FETÖ’cüler Dündar’ın açığını yakalamak için özel hayatını ahlaksız yöntemlerle eşelemiş muvaffak olamamışlardı.
Uğur Dündar’a her dönem çamur atıldı dedim ya! Size komik bir anımı anlatayım. Birlikte çalışma dönemimiz bitmiş ben Mersin’e dönmüştüm. Bir mekanda kendi aralarında sohbet eden insanlardan biri diğerine Uğur Dündar’ın rüşvet ile haber yaptığını anlatıyordu. Konuşmaya dahil oldum. Sonrası şöyle gelişti
“Uğur Dündar rüşvet ile haber mi yapıyormuş?” diye sordum.
“Evet kesin olarak öyle yapıyormuş.” dedi.
“Ama ben onunla 8 yıl çalıştım ve gidilen haberler, yapılmayan haberler bunların nedenleri hakkında bilgi sahibiyim Uğur Dündar parayla haber yapmaz.” dedim.
“-Hayır! Çok güvenilir bir arkadaşımdan duydum. Rüşvet alıyormuş.”

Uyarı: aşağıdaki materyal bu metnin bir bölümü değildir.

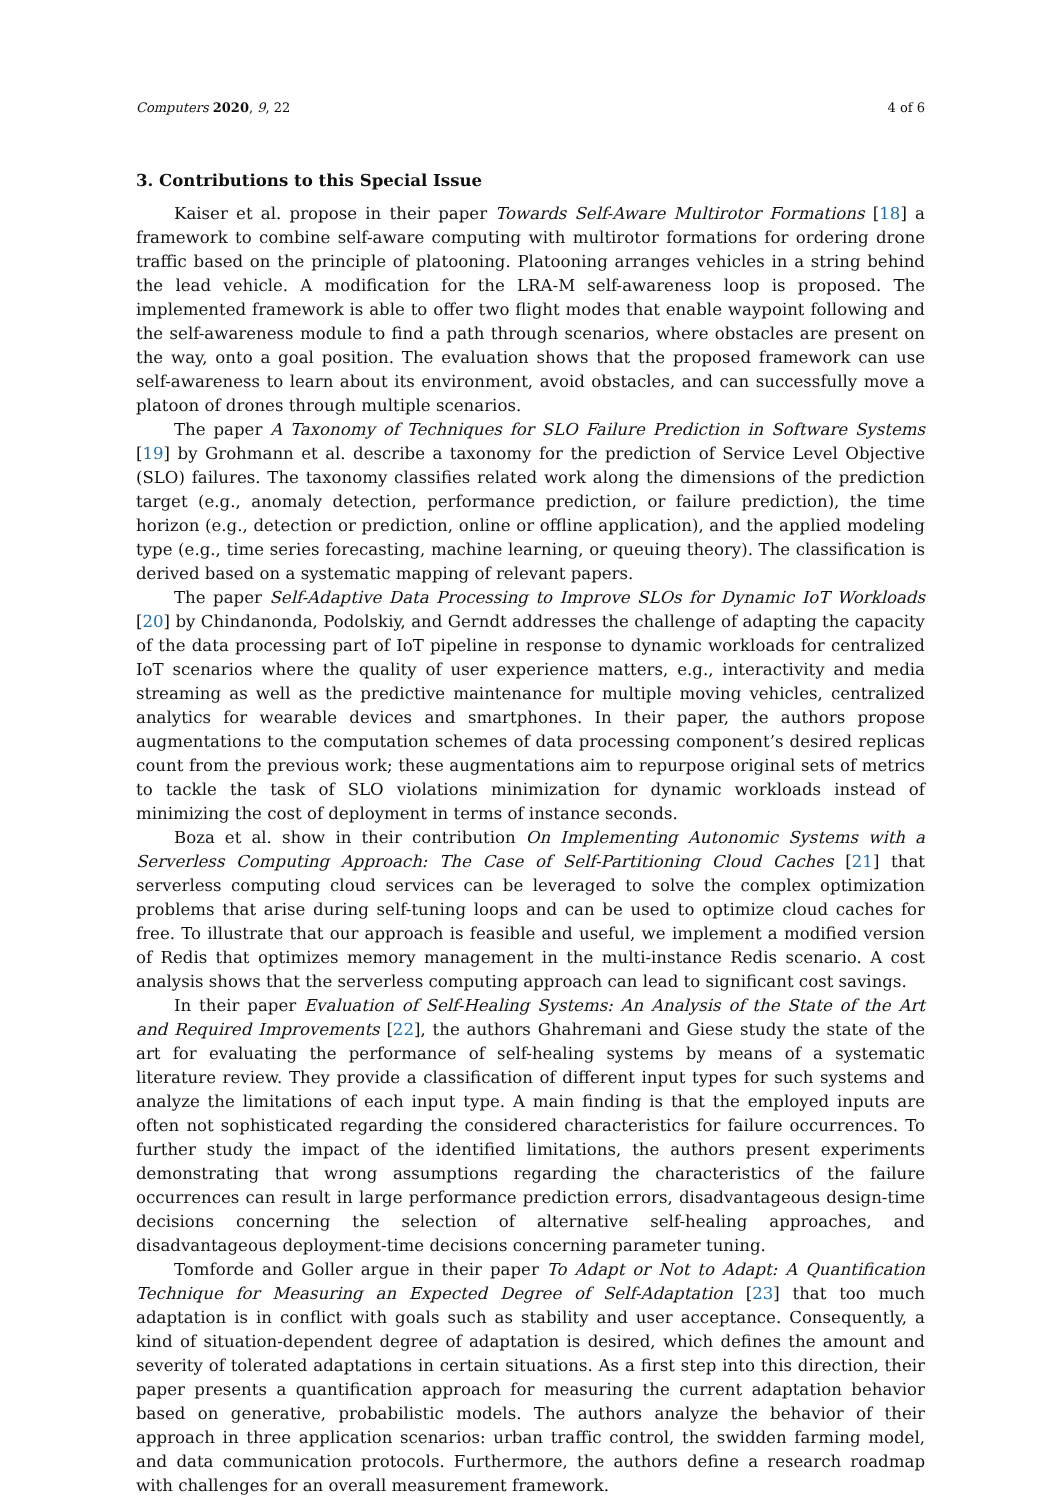Computers 2020, 9, 22 4 of 6
3. Contributions to this Special Issue
Kaiser et al. propose in their paper Towards Self-Aware Multirotor Formations [18] a framework to combine self-aware computing with multirotor formations for ordering drone traffic based on the principle of platooning. Platooning arranges vehicles in a string behind the lead vehicle. A modification for the LRA-M self-awareness loop is proposed. The implemented framework is able to offer two flight modes that enable waypoint following and the self-awareness module to find a path through scenarios, where obstacles are present on the way, onto a goal position. The evaluation shows that the proposed framework can use self-awareness to learn about its environment, avoid obstacles, and can successfully move a platoon of drones through multiple scenarios.
The paper A Taxonomy of Techniques for SLO Failure Prediction in Software Systems [19] by Grohmann et al. describe a taxonomy for the prediction of Service Level Objective (SLO) failures. The taxonomy classifies related work along the dimensions of the prediction target (e.g., anomaly detection, performance prediction, or failure prediction), the time horizon (e.g., detection or prediction, online or offline application), and the applied modeling type (e.g., time series forecasting, machine learning, or queuing theory). The classification is derived based on a systematic mapping of relevant papers.
The paper Self-Adaptive Data Processing to Improve SLOs for Dynamic IoT Workloads [20] by Chindanonda, Podolskiy, and Gerndt addresses the challenge of adapting the capacity of the data processing part of IoT pipeline in response to dynamic workloads for centralized IoT scenarios where the quality of user experience matters, e.g., interactivity and media streaming as well as the predictive maintenance for multiple moving vehicles, centralized analytics for wearable devices and smartphones. In their paper, the authors propose augmentations to the computation schemes of data processing component’s desired replicas count from the previous work; these augmentations aim to repurpose original sets of metrics to tackle the task of SLO violations minimization for dynamic workloads instead of minimizing the cost of deployment in terms of instance seconds.
Boza et al. show in their contribution On Implementing Autonomic Systems with a Serverless Computing Approach: The Case of Self-Partitioning Cloud Caches [21] that serverless computing cloud services can be leveraged to solve the complex optimization problems that arise during self-tuning loops and can be used to optimize cloud caches for free. To illustrate that our approach is feasible and useful, we implement a modified version of Redis that optimizes memory management in the multi-instance Redis scenario. A cost analysis shows that the serverless computing approach can lead to significant cost savings.
In their paper Evaluation of Self-Healing Systems: An Analysis of the State of the Art and Required Improvements [22], the authors Ghahremani and Giese study the state of the art for evaluating the performance of self-healing systems by means of a systematic literature review. They provide a classification of different input types for such systems and analyze the limitations of each input type. A main finding is that the employed inputs are often not sophisticated regarding the considered characteristics for failure occurrences. To further study the impact of the identified limitations, the authors present experiments demonstrating that wrong assumptions regarding the characteristics of the failure occurrences can result in large performance prediction errors, disadvantageous design-time decisions concerning the selection of alternative self-healing approaches, and disadvantageous deployment-time decisions concerning parameter tuning.
Tomforde and Goller argue in their paper To Adapt or Not to Adapt: A Quantification Technique for Measuring an Expected Degree of Self-Adaptation [23] that too much adaptation is in conflict with goals such as stability and user acceptance. Consequently, a kind of situation-dependent degree of adaptation is desired, which defines the amount and severity of tolerated adaptations in certain situations. As a first step into this direction, their paper presents a quantification approach for measuring the current adaptation behavior based on generative, probabilistic models. The authors analyze the behavior of their approach in three application scenarios: urban traffic control, the swidden farming model, and data communication protocols. Furthermore, the authors define a research roadmap with challenges for an overall measurement framework.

“-Bak arkadaşım, Uğur Dündar her transfer olduğu kanaldan zaten yüklü miktarda ücret alırdı. Onun rüşvet almaya ihtiyacı yok. Hem medya sektörü öyle bir çamurdur ki bir ahlaksızlık er geç ortaya çıkar. O nedenle bunca yıl çalıştığım adamı bana mı anlatıyorsun? Hem kim bunu sana söyleyen?”
“-Benim pezev… bir arkadaşım var o söyledi rüşvet aldığını…”
Geçenlerde Uğur Abi ARENA’dan yetişen gazetecileri sayarken beni yazmamış. Hiç sorun değil. Ben Uğur Dündar’ın bana kazandırdıklarını biliyorum bu yeter.
Sonuç olarak bugün Mersin’de gazetecilik yapmaya devam ediyorum. Ben de ekibime Uğur Dündar gazeteciliğini öğretiyorum. Uğur Dündar televizyonculuğunu öğretiyorum. Bunca yıl birlikte çalışan ve şu an O’ndan hiçbir menfaati olmayan biri olarak Uğur Dündar’ı sizlere anlattım. Bana ya da diğer “arkadaşlara” inanmak size kalmış.